Turning Application Insights telemetry into actionable events

July 23, 2019

azure amazon mws api

Last year we adopted Application Insights when entering the Azure ecosystem and it replaced a database logging system we had. The logs were always meant to be ephemeral so the database solution was unnecessary I/O. But the task of migrating them always just sat in technical debt.

Adding App Insights was a quick solution to this - all we needed was to add a client to our existing ILogger.

Querying your Application Insights logs

The Amazon MWS report API and its availability has always been a sore spot. The API status page is rarely correct during downtimes and occasionally reports get stuck in processing.

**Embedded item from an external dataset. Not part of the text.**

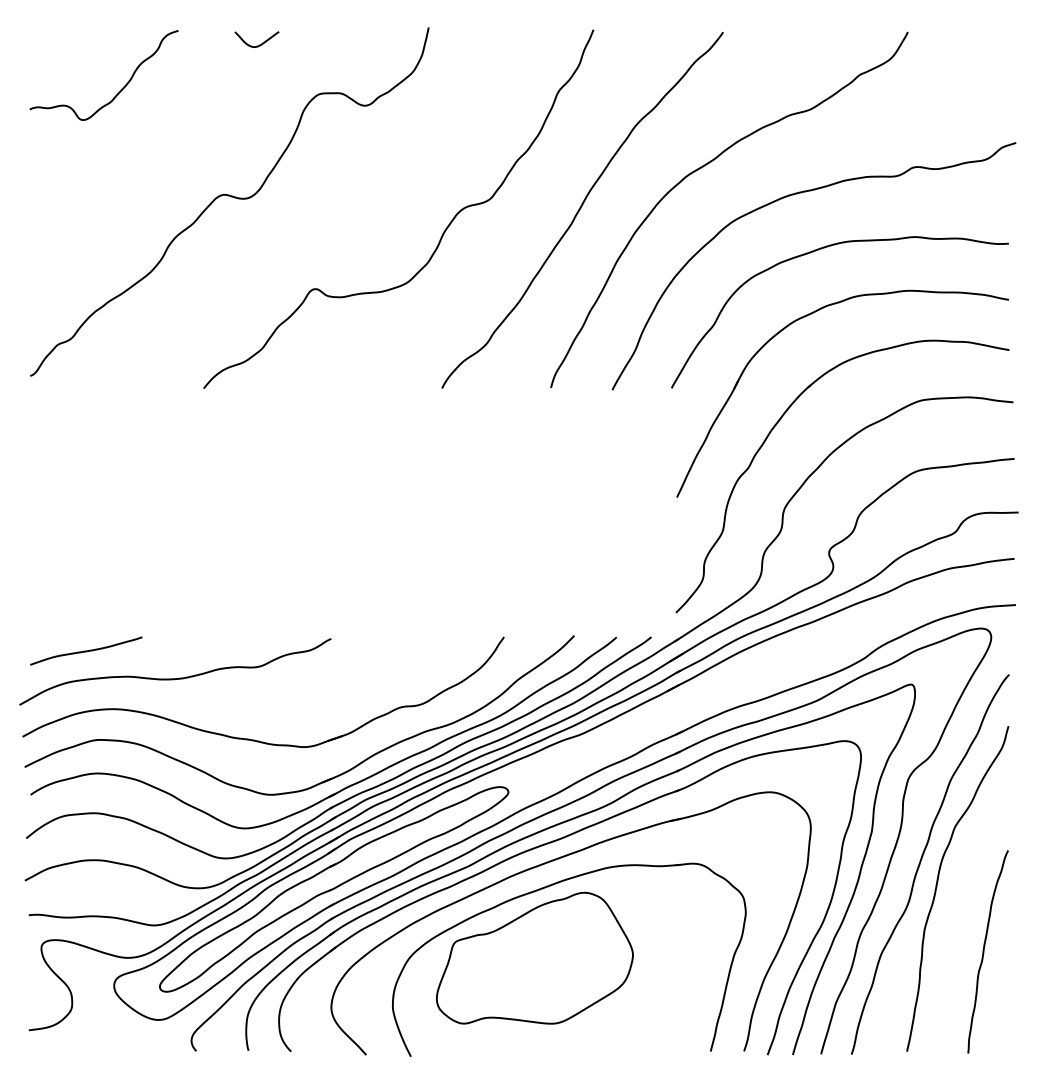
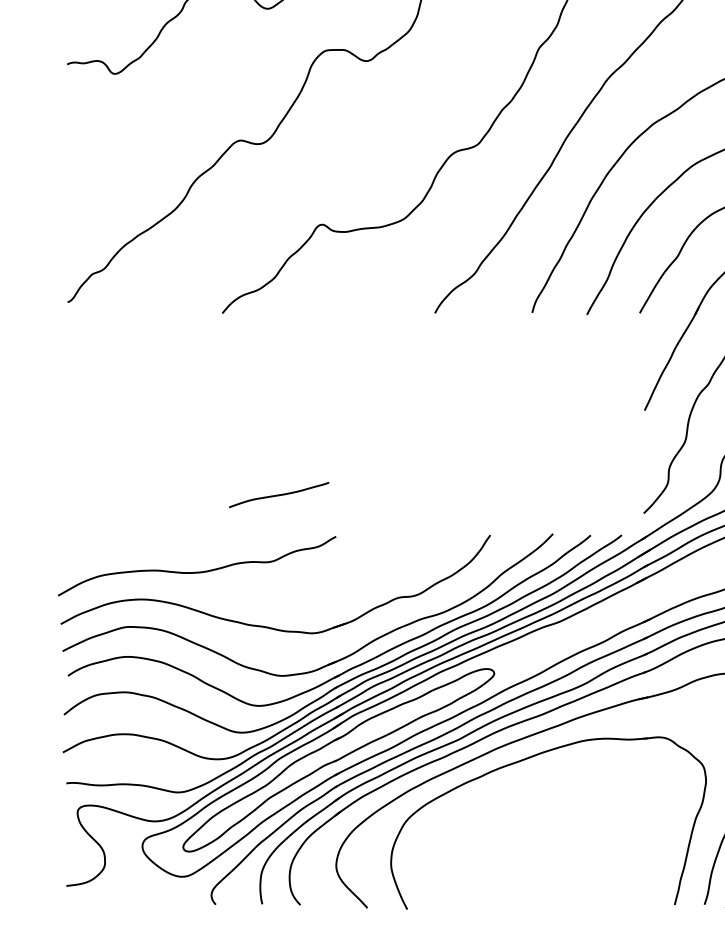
curve: (86, 650) -> (279, 494), moved
part: (534, 957) -> (517, 821), removed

We needed to be reactive to these events. Using Application Insights, we would track:

The number of reports being requested every N minutes
Occurrences of reports being stuck in a Processing state

Azure presents App Insights data in a column format:

timestamp	message	severityLevel	operation_Id
2019-07-23T10:00:05.000Z	Message1	Error	FunctionA
2019-07-23T10:00:10.000Z	Message2	Warning	FunctionB

And in the Azure Portal, you can query it as you would a SQL table. For example, you could select just the messages over a certain timeframe:

traces
| where timestamp > ago(1h)
| project message

Or distinct messages:

traces
| where timestamp > ago(1h)
| distinct message

Or in our case, we could track the number of reports that have been in a processing state for over 5 mins:

customMetrics
| where timestamp > ago(5m) and name == "ReportType_X_InProgress"
| summarize ReportCount = sum(value)

Alerting on actionable events

Using this Kusto query pattern, we set up alerts that became actionable tasks. After building a query, you can set up an alert:

Alert name
Alert condition (a kusto query that returns results)
Alert threshold (the alert will trigger if the query result passes this threshold)
Action group (defines who will be notified if the alert triggers)

We could then assign ourselves as the action group so it would notify us via e-mail or SMS. Upon receiving these alerts, a ticket was then opened with support so that the stuck reports could be removed.